Nicht nur inhaltlich, auch formal orientieren sich viele der Autoren, die in Lovecrafts Fußstapfen treten, an ihrem Vorbild. Im Klartext bedeutet das, dass viele von ihnen Kurzgeschichten oder Novellen schreiben. „Cthulhoide“ Romane existieren durchaus, sie sind aber seltener. „Nathaniel“ (2006 erschienen) ist einer dieser Romane und stammt sogar von einem deutschen Autor, Michael Siefener.
Die Prämisse ist dabei eher ungewöhnlich: Wir schreiben eine düstere Zukunft, in der die Menschheit fast jegliche zivilisatorischen Errungenschaften, inkulsive der Schrift, verloren hat und vom fanatischen Kult des Gottes Guttu unterdrückt wird. Der Protagonist und Namensgeber des Romans, Nathaniel, hinterfragt die Zustände nicht, jedenfalls bis zu dem Zeitpunkt, da ihn sein alter Freund Edward Derby aufsucht und auf seiner Türschwelle stirbt, allerdings nicht, ohne Nathaniel vorher einen mysteriösen Gegenstand zu überreichen und ihn zu bitten, diesen einer Person namens Asenath zu übergeben. So macht sich Nathaniel auf die Suche nach Asenath, stößt dabei auf eine Gruppe von Rebellen, die die Vorschriften des Kultes nicht akzeptiert und kommt schließlich auch hinter das Geheimnis des unterdrückerischen Gottes.
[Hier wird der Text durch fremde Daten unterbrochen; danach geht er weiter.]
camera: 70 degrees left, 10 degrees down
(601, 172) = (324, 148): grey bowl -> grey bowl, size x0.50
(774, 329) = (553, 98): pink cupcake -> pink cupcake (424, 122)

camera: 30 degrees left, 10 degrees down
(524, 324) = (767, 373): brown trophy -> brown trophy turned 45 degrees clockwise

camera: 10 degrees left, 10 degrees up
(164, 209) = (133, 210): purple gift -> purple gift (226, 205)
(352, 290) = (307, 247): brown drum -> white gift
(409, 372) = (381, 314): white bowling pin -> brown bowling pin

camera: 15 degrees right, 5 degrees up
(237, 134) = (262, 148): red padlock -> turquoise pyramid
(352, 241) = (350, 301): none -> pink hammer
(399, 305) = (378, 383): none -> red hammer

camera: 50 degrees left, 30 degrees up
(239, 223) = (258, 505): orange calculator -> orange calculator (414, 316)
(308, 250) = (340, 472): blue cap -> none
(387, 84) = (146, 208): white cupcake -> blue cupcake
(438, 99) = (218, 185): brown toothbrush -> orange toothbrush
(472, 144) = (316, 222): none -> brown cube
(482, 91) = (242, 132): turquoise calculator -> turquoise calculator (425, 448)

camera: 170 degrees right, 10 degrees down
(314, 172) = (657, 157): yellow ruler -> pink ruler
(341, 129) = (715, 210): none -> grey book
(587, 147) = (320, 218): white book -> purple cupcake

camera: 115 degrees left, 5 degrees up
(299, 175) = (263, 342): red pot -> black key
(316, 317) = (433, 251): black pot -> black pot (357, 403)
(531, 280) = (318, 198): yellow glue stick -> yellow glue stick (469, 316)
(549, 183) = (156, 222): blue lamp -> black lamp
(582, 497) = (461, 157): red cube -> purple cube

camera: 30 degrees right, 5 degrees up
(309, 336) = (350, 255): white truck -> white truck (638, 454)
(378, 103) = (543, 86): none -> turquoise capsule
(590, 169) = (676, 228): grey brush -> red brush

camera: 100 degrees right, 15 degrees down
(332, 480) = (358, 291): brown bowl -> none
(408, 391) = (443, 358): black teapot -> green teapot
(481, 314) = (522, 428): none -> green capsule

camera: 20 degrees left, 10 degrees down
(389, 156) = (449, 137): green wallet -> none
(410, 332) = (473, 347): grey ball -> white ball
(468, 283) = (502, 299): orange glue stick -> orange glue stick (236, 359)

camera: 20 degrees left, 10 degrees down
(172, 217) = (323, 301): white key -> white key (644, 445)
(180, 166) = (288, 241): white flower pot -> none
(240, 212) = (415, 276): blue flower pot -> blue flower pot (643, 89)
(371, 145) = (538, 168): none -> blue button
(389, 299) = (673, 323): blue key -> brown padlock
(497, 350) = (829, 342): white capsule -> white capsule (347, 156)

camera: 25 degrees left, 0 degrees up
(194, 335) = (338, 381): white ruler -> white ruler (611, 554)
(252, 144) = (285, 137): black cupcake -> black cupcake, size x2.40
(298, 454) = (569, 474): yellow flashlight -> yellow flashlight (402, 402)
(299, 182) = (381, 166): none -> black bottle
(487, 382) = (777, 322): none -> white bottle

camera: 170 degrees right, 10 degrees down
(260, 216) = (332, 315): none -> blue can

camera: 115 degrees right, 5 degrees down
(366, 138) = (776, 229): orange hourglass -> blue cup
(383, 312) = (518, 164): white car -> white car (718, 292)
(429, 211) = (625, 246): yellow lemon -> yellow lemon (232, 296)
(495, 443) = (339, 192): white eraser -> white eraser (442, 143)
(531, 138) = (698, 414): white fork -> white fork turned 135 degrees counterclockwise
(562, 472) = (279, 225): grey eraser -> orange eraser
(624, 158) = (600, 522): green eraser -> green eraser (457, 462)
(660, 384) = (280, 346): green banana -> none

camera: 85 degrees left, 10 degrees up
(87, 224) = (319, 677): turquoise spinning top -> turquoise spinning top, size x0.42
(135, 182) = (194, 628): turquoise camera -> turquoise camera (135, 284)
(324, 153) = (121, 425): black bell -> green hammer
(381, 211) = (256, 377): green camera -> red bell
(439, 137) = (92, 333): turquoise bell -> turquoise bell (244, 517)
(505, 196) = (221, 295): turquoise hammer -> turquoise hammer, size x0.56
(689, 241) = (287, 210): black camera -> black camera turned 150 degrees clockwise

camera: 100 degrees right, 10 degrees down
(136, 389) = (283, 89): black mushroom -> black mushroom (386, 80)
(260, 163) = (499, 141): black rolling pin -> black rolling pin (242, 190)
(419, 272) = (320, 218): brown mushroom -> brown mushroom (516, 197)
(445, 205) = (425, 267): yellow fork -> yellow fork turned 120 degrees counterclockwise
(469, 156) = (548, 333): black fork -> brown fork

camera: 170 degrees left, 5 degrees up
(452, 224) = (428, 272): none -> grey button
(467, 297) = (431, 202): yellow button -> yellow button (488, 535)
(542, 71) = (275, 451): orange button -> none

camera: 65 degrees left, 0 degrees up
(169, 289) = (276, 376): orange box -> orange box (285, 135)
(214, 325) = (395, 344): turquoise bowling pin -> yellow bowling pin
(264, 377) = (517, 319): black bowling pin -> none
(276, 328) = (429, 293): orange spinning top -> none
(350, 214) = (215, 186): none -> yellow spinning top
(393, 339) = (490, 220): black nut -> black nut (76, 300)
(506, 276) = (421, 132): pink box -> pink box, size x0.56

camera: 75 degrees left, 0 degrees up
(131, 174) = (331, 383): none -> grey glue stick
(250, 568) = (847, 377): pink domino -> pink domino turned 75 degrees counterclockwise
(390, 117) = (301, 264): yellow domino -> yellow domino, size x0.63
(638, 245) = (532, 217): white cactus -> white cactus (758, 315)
Schon bei dieser knappen Inhaltsangabe dürfte dem Lovecraft-Fan auffallen, dass hier einige Figuren auftauchen, die nach Charakteren aus Lovecrafts Geschichten benannt sind. Nathaniel Wingate Peaslee stammt aus „The Shadow out of Time“, Edward Derby und Asenath aus „The Thing on the Doorstep“ und Wilbur und Lavinia Whatheley, in „Nathaniel“ Mitglieder der Rebellengruppe, wurden aus „The Dunwich Horror“ entlehnt. Damit enden die Metaaspekte dieser Romans allerdings noch nicht, denn im Vorwort wird „Nathaniel“ als verschollener Roman H. P. Lovecrafts ausgegeben, den Siefener nur übersetzte (was natürlich nicht der Fall ist). Das mag beim Lesen für jemanden, der mit Lovercrafts Stil vertraut ist, erst einmal seltsam erscheinen. Zwar gibt es ein paar stilistische Anleihen, im Großen und Ganzen unterscheidet sich Siefeners Stil jedoch stark von dem Lovecrafts, und auch davon abgesehen gibt es hier Handlungskonzepte, die bei Lovecraft nie auftauchen würde, etwa eine angedeutete Romanze. Diese Diskrepanz wird allerdings im Epilog des Romans, der aus fiktiven Briefen Lovecrafts besteht, aufgegriffen. Dieser metafiktionale Rahmen ist leider auch das interessanteste Element an Siefeners Roman. Während die Prämisse durchaus noch vielversprechend ist, lässt die Umsetzung eher zu wünschen übrig.
Siefener schreibt nicht schlecht, es gelingt ihm aber auch nicht wirklich, die Handlung und die Personen wirklich interessant oder spannend zu machen; fast alles hat man an anderer Stelle schon besser gelesen. Siefener versucht, das Gefühl des kosmischen Grauens, das in Lovecrafts Texten so dominant ist, zu erwecken, aber so recht will es ihm einfach nicht gelingen, vor allem auch, weil der Handlungsverlauf doch äußerst vorhersehbar ist. Das ist wirklich schade, denn die Grundidee und der metafiktionale Rahmen sind äußerst vielversprechend.
Fazit: So gerne ich auch einen deutschen Cthulhu-Roman empfehlen würde, Michael Siefeners „Nathaniel“ ist leider nur Standardkost; da gibt es selbst aus deutschen Landen weitaus gelungenere Geschichten.